The Bruins haven’t missed a beat after the retirement of Patrice Bergeron and David Krejci, while the Habs suffered their fourth straight loss.

The Boston Bruins just keep rolling along.
The Canadiens, on the other hand, are showing how much more work is needed on their rebuild.
The Bruins beat the Canadiens 5-2 Saturday night at Boston’s TD Garden, improving their record to 13-1-2. The win for the Bruins came seven days after they lost 3-2 in overtime to the Canadiens at the Bell Centre. Boston now has an 11-0-1 record against the Canadiens in their last 12 meetings dating back to 2019.

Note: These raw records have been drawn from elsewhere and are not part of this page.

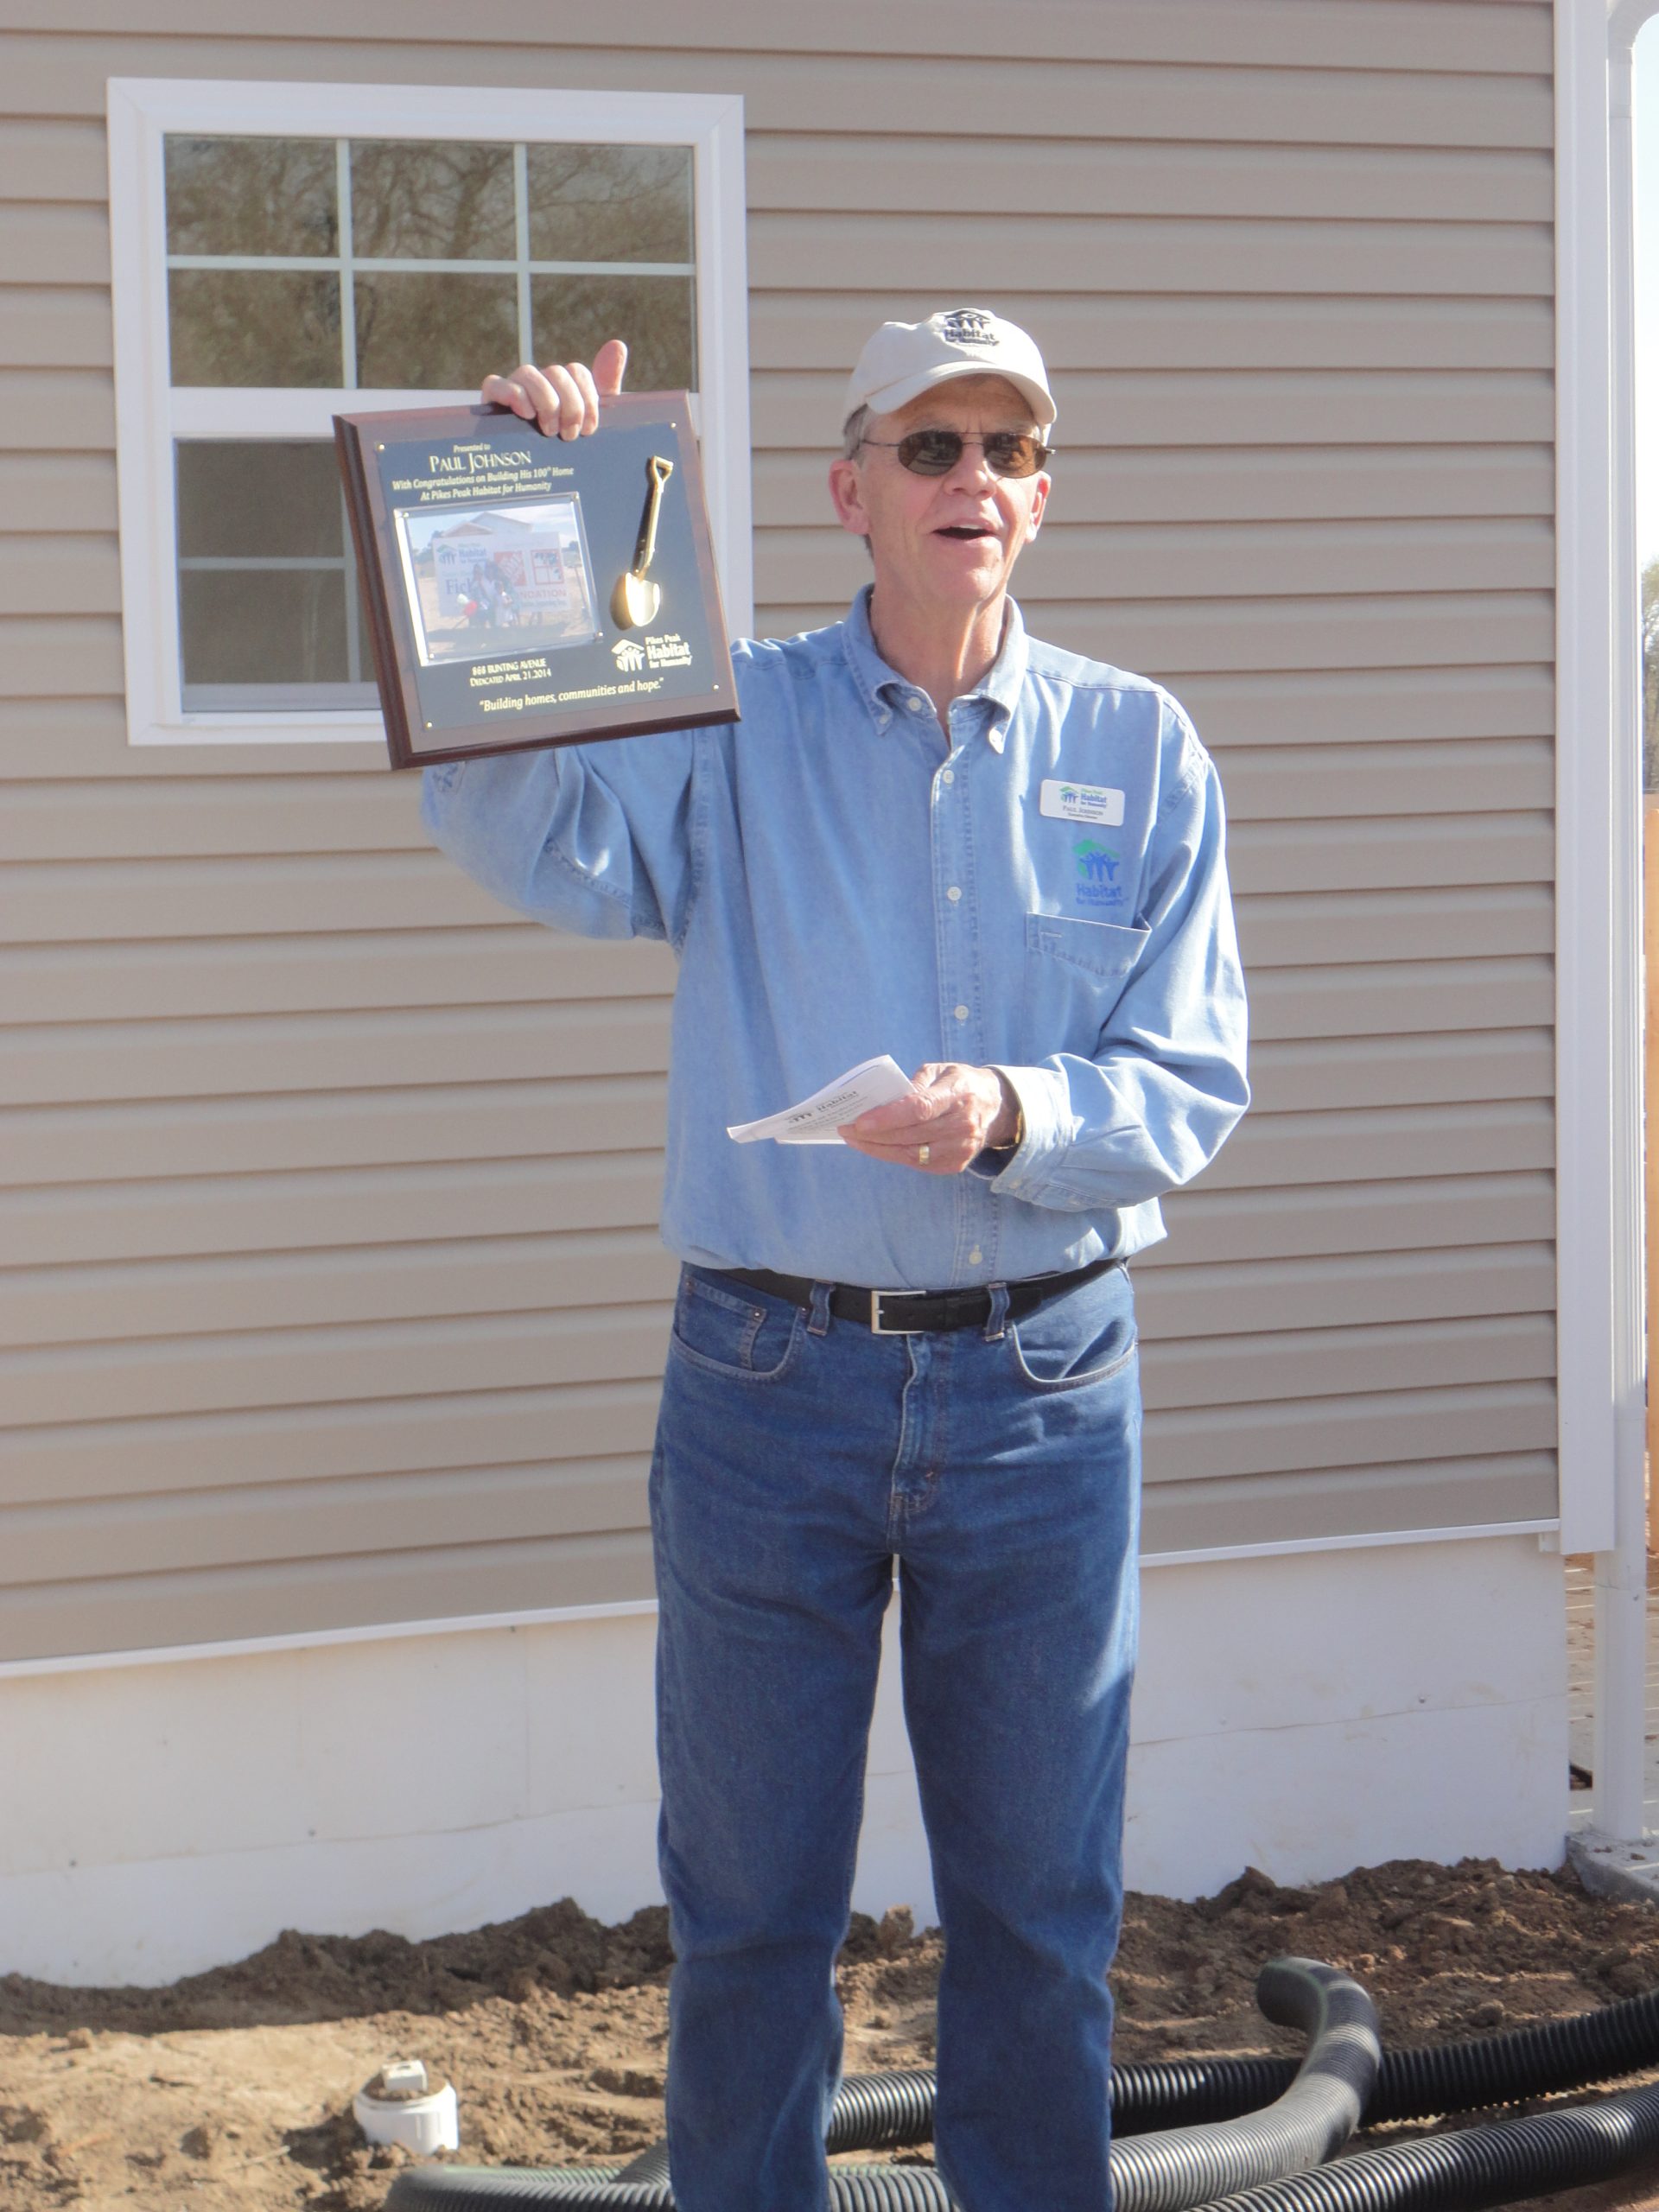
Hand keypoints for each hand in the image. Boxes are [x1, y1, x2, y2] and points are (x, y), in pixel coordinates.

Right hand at [481, 337, 627, 438]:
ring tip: (549, 431)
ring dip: (546, 402)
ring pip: (528, 373)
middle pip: (556, 372)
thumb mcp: (590, 421)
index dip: (587, 397)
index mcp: (562, 387)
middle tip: (570, 435)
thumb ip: (606, 385)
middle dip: (570, 406)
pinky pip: (495, 383)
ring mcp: (513, 389)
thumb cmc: (564, 450)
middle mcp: (538, 383)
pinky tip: (526, 415)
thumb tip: (618, 344)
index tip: (590, 429)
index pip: (576, 371)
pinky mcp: (491, 401)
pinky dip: (514, 396)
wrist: (532, 483)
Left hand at [841, 1063, 1018, 1174]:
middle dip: (873, 1135)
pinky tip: (875, 1147)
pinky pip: (917, 1163)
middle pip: (910, 1135)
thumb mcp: (941, 1070)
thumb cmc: (960, 1084)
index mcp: (958, 1094)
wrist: (996, 1107)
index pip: (920, 1109)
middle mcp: (962, 1125)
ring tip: (854, 1139)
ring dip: (878, 1149)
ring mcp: (960, 1148)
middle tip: (846, 1129)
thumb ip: (915, 1083)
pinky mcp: (955, 1165)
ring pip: (911, 1154)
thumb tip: (883, 1101)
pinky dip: (894, 1155)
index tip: (860, 1121)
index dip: (887, 1117)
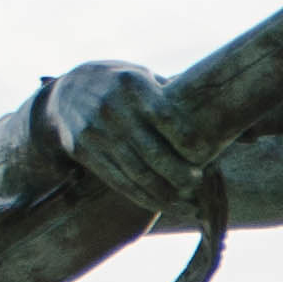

Juraj Slafkovsky and defenceman Johnathan Kovacevic scored for the Canadiens — the second goal of the season for both. It was Slafkovsky’s first goal in seven games, while Kovacevic scored in a second straight game. Slafkovsky assisted on Kovacevic’s goal, giving the 19-year-old forward 2-3-5 totals on the season.
The Bruins outshot the Canadiens 44-22 and went 2-for-5 on the power play, while the Canadiens were 0-for-2. Canadiens goalie Jake Allen saw his record fall to 3-4-1 with a 3.54 goals-against average and a .907 save percentage.
“The Bruins were good tonight,” Canadiens head coach Martin St. Louis said on RDS after the game. “It’s not that we didn’t work, but we didn’t work well. I found that we were soft a bit, too.”
St. Louis added the Canadiens gave the Bruins too much respect when it came to one-on-one battles, bodychecks and battles for the puck.
After 16 games, the Bruins have the same number of points they did at this point last season when they were 14-2-0 en route to finishing with a 65-12-5 record for an NHL-record 135 points. Boston is doing it this season without former captain Patrice Bergeron and David Krejci, two veteran centres who retired after the Bruins were upset by the Florida Panthers in the first round of last season’s playoffs.
Bergeron (27) and Krejci (16) combined for 43 goals and 114 points last season with Bergeron winning the Selke Trophy as the NHL’s top defensive forward for the second straight season and the sixth time in his 19-year career.
The Bruins haven’t missed a beat without them.
For the second straight game, the Canadiens’ dads were in attendance in Boston on a fathers’ trip, after watching their sons lose 6-5 to the Vegas Golden Knights on Thursday at the Bell Centre. Last season, when the Canadiens had a mothers’ trip, they also lost both games — 9-2 to the Capitals in Washington and 6-3 to the Predators in Nashville.
The Canadiens didn’t give their fathers much to cheer about Saturday night as they fell behind 2-0 in the first period, when they were outshot 18-8. McAvoy opened the scoring at 7:11 on a five-on-three power play after Jesse Ylönen was penalized for hooking at 6:11 and Kovacevic was sent off for tripping 13 seconds later.
Zacha made it 3-0 for the Bruins at 5:18 of the second period before Slafkovsky got the Canadiens on the board with a nice snapshot on a setup from behind the net by Nick Suzuki at 13:04. Frederic put the Bruins up 4-1 with his second of the game at 15:30 of the second period, 12 seconds after a Canadiens power play had ended.
After splitting them up for the previous five games, St. Louis started the game with Suzuki and Cole Caufield back together on the No. 1 line with Alex Newhook.
Caufield was held pointless with three shots and he has only one goal in the last 11 games. Only one of Caufield’s five goals this season has come at five-on-five. He has one power-play goal and three OT goals. In the first season of his eight-year, US$62.8-million contract with a salary-cap hit of US$7.85 million, Caufield is on pace to finish the season with 23 goals after scoring 26 in 46 games last season before suffering a season-ending shoulder injury that required surgery.
The Canadiens’ Josh Anderson had only one shot on goal against the Bruins and is still looking for his first goal after 18 games and 307 minutes of total ice time. The Canadiens rank 23rd in the NHL in offence, scoring an average of 2.83 goals per game. Suzuki leads the Canadiens in scoring with 6-10-16 totals, which ranked him 51st in the NHL after Saturday’s games. The Canadiens rank 26th in defence, allowing an average of 3.56 goals per game.
The Canadiens took six minor penalties against the Bruins and lead the NHL in that category with 88 this season — an average of 4.89 per game. The fact they rank 23rd in the NHL in penalty-killing at 74.4 per cent makes the problem worse.
Things won’t get any easier for the Canadiens with their next four games, also on the road, including a three-game California trip that starts Wednesday against the Ducks in Anaheim (10 p.m., TSN2, RDS, TSN 690 Radio, 98.5 FM).